Logging API is enabled. I'm getting this:

● stackdriver-logging.service - Fluentd container for Stackdriver Logging
   Loaded: loaded (/usr/lib/systemd/system/stackdriver-logging.service; static; vendor preset: disabled)
   Active: inactive (dead)

When running sudo systemctl status stackdriver-logging command in a VM


Solution

  • Google Compute Engine Container-Optimize OS has Operations Logging (formerly Stackdriver) enabled by default.

    In my list of problems and solutions, Problem #3 is the most common in my experience.

    Possible Problem #1:

    By default, new instances have the following scopes enabled:

    • Stackdriver Logging API: Write Only
    • Stackdriver Monitoring API: Write Only

    If you have modified the instance's Access Scopes, make sure that the Stackdriver scopes are enabled. This requires stopping the instance to modify scopes.

    Possible Problem #2:

    If you are using a custom service account for this instance, make sure the service account has at least the role roles/logging.logWriter.
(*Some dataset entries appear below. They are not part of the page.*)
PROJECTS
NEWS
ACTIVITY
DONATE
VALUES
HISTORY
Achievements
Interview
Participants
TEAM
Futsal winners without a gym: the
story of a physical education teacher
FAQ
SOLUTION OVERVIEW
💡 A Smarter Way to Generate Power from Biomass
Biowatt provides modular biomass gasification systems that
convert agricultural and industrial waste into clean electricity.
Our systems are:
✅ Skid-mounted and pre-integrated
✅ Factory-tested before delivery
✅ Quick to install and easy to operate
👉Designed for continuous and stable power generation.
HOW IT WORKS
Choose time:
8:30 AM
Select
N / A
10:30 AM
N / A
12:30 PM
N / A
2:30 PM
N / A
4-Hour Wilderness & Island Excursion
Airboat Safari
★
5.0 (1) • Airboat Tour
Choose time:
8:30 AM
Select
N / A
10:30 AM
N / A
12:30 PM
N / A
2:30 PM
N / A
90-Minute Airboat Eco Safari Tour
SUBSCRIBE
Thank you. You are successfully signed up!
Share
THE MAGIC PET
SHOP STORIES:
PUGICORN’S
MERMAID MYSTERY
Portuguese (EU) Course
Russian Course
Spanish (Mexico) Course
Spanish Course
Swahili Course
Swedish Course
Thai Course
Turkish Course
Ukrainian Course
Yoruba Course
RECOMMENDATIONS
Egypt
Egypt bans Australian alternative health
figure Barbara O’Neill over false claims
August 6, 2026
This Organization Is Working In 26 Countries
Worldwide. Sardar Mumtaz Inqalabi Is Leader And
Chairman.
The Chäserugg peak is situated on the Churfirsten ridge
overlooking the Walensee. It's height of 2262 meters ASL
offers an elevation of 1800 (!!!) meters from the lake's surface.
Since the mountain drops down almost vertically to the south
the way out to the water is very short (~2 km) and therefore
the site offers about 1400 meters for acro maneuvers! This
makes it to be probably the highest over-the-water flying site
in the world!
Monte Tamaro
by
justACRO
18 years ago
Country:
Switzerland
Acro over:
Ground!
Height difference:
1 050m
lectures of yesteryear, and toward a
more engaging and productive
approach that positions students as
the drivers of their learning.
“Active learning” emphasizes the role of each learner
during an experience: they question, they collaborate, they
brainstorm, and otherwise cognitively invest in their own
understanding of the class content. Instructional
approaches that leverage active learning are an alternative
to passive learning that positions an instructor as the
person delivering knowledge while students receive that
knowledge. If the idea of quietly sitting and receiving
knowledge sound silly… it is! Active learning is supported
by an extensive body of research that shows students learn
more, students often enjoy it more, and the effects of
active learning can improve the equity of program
Without this role or similar, the logger will fail.

    Possible Problem #3:

    A common problem is the Project Owner did not enable the `Cloud Logging API". Without enabling this API, the instance logger will fail.

    To verify if the logger within the instance is failing, SSH into the instance and execute this command:

    sudo systemctl status stackdriver-logging
    

    If you see error messages related to the logging API, then enable the Cloud Logging API.

    Enable the Cloud Logging API via the CLI:

    gcloud services enable logging.googleapis.com --project=<PROJECT_ID>
    

    Or via the Google Cloud Console:

    https://console.cloud.google.com/apis/library/logging.googleapis.com

    Possible Problem #4:

    When creating an instance via the CLI, you need to specify the following command line option otherwise the logging service will not start:

    --metadata=google-logging-enabled=true
    

    [UPDATE 01/22/2021]

    The OP has two problems. 1) Stackdriver service was not running. The above steps solved that problem. 2) The startup script section was not going to Stackdriver.

    The current configuration for Container OS has the log level set too low to send startup-script logs to Stackdriver.

    The log level is set by the file /etc/stackdriver/logging.config.d/fluentd-lakitu.conf.

    Look for the section Collects all journal logs with priority >= warning. The PRIORITY is 0 -> 4. If you add "5" and "6" to the list, then the startup-scripts are logged in Operations Logging.

    You can change the log level but this change does not persist across reboots. I have not found a solution to make changes permanent.